▶ TESTO FORNITO
----------
Renzi però va più lontano: ha fatto dello storytelling non solo una tecnica di comunicazione, ma il suo programma di governo per cui il leader politico è diventato un personaggio del nostro immaginario quotidiano, una figura delle democrazie mediatiche capace di domare la crisi, chiedendogli di incarnare un intreccio capace di portarci fuori dai problemi.
Il problema è che i cittadini hanno imparato a decodificare le storie che vengono loro raccontate: provano anche un certo piacere a seguirle, come se guardassero delle serie tivù, ma il discredito che colpisce gli uomini politici e la parola pubblica rappresenta il paradosso dello storytelling generalizzato.
C'è stato un tempo in cui il sovrano indirizzava i suoi editti e i suoi racconti a un popolo silenzioso e 'credente', ma oggi grazie a Twitter, Facebook ed a tutti i social network le figure mediatiche - che siano politici o sportivi, che vengano dalla moda o dalla sottocultura di massa - sono sottomesse a un'impietosa decostruzione o, peggio, alla costante verifica del rispetto del loro storytelling.
----------
Coordinate delle articolazioni con nome:
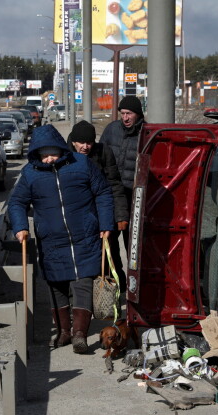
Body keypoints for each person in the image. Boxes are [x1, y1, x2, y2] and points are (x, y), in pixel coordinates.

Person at [8, 125, 115, 354]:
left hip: (85, 235)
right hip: (52, 240)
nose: (48, 159)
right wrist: (20, 227)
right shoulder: (30, 173)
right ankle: (64, 331)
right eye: (43, 154)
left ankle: (79, 334)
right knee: (56, 285)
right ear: (36, 154)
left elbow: (103, 192)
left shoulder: (81, 164)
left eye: (52, 153)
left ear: (60, 149)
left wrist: (106, 223)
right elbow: (16, 202)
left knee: (83, 282)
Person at [66, 120, 129, 291]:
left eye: (90, 142)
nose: (86, 147)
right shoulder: (64, 155)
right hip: (78, 217)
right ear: (73, 141)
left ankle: (112, 294)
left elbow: (115, 184)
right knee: (81, 259)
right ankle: (80, 297)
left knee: (110, 256)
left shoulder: (103, 152)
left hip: (103, 215)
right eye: (81, 143)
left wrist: (121, 215)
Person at [99, 95, 145, 288]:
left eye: (129, 114)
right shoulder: (112, 130)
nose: (125, 118)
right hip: (111, 194)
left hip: (134, 197)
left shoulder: (146, 133)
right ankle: (117, 280)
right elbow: (99, 154)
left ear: (138, 114)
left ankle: (136, 284)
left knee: (132, 244)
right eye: (123, 113)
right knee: (109, 241)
----------
▶ CONSEGNA
Per ciascuna affermazione indicate sì o no secondo il testo sullo storytelling politico riportato sopra e citate alla lettera le parole del testo che decidono la risposta.
1. Renzi ha usato lo storytelling soltanto come tecnica di comunicazione.
2. I cittadini hanno imparato a decodificare le storie che vengono loro raccontate.
3. Un tempo il sovrano rivolgeva i suoi editti a un popolo silenzioso.

▶ SPAZIO RISPOSTA
1. No: «ha fatto dello storytelling non solo una tecnica di comunicazione, ma il suo programma di governo»
2. Sì: «i cittadini hanno imparato a decodificare le storie che vengono loro raccontate»
3. Sì: «il sovrano indirizzava i suoi editti e i suoi racconti a un popolo silenzioso e 'credente'»